[RFC] Introducing FQNs/clarity đź‘“ to optim state_dict

Some notes from new discussions:

TL;DR:

Since we may want to consider supporting pytrees in the future, we will make a slight tweak to the API above, taking in a flattened Dict of string names to parameters instead of an Iterator of tuples.
So, the new API:

optim = torch.optim.AdamW(dict(model1.named_parameters()): Dict[str, Tensor], ...)

We do not want to go all the way in supporting pytrees yet due to its significant effect on state structure for checkpointing and the param groups API.

Details below:

One reason to consider pytrees is to define a simple way to pass in parameters from multiple models, like:

optim = torch.optim.AdamW({
    "model1": model1.named_parameters(),
    "model2": model2.named_parameters(),
}, ...)

However, while this is not particularly hard to handle in doing computation (we can just call tree_flatten), this will affect the state structure: the keys will be going from integers to a nested structure, rather than the current integers to strings.

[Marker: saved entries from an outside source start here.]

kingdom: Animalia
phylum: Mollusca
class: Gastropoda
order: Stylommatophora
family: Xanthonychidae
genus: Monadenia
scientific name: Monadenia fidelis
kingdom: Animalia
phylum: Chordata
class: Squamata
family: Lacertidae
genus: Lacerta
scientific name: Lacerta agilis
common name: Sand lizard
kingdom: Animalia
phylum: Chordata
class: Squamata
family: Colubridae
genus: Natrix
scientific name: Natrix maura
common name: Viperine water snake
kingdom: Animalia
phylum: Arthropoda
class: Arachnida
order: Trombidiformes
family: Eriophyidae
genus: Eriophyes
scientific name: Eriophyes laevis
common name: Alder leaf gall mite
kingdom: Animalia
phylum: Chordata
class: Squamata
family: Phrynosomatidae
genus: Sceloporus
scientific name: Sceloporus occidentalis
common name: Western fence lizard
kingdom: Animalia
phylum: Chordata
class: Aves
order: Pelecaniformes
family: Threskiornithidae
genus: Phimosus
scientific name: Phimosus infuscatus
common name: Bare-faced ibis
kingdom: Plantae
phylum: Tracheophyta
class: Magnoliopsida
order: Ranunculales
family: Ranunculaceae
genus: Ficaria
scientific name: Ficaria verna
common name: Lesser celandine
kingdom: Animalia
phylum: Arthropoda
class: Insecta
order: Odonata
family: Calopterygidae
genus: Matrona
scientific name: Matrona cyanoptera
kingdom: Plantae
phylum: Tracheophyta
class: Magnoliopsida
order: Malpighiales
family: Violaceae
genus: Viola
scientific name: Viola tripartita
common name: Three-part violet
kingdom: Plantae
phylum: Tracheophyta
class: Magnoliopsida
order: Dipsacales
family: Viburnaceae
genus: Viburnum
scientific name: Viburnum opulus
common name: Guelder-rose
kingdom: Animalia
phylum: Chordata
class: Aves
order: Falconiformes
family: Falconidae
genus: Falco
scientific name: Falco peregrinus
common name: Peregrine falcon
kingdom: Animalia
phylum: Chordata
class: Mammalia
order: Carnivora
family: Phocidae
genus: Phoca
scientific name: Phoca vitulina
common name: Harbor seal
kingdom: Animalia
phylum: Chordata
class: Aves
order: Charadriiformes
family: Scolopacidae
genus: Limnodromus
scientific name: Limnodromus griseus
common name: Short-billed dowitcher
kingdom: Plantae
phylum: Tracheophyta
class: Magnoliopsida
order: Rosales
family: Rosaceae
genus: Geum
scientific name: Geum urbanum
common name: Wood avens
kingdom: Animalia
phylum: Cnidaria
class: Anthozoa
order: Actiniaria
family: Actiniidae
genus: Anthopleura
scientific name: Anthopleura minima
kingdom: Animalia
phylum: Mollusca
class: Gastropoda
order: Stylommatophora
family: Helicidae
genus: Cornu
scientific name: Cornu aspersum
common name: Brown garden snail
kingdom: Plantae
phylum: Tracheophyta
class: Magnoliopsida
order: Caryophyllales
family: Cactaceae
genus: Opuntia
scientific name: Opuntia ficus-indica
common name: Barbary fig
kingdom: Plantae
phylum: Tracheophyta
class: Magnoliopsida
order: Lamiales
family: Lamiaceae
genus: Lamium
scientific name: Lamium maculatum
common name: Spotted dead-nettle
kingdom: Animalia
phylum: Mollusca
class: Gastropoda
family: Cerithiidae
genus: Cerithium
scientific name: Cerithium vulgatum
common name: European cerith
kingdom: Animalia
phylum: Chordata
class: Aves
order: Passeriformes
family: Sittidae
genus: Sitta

Checkpointing solutions can already handle strings in the state_dict but will have to figure out how to deal with nested structures if we introduce them. Moreover, switching to pytrees will require reconsidering the param_groups API. In the current proposal, we would just replace every instance of parameters with named parameters, like so:

optim = torch.optim.AdamW([
    {
          model1.named_parameters(), lr=0.01
    }, 
          model2.named_parameters(), weight_decay=0.9
    },
    ...
])

When we consider pytrees, we have two options. We could blindly swap out parameters for pytrees again:

optim = torch.optim.AdamW([
    {
          params1: pytree, lr=0.01
    }, 
          params2: pytree, weight_decay=0.9
    },
    ...
])

Note that the params are now separated, meaning we no longer take advantage of the easy pytree definition–users will have to figure out how they want to group. An alternative is to take in pytrees for every hyperparameter, which then forces users to build out pytrees:

optim = torch.optim.AdamW(params: pytree, lrs: pytree, weight_decays: pytree, ...)

Since both alternatives will force users to confront pytrees or do extra processing anyway, sticking with a flattened dictionary API for now seems the simplest solution. We then propose:

optim = torch.optim.AdamW(flattened_named_parameters: Dict[str, Tensor], ...)

The user can either build their own flattened dictionaries, or they could take advantage of nn module structures to provide flattened named_parameters(). We also propose on switching from Iterator to Dict to give ourselves a doorway to pytrees later down the road.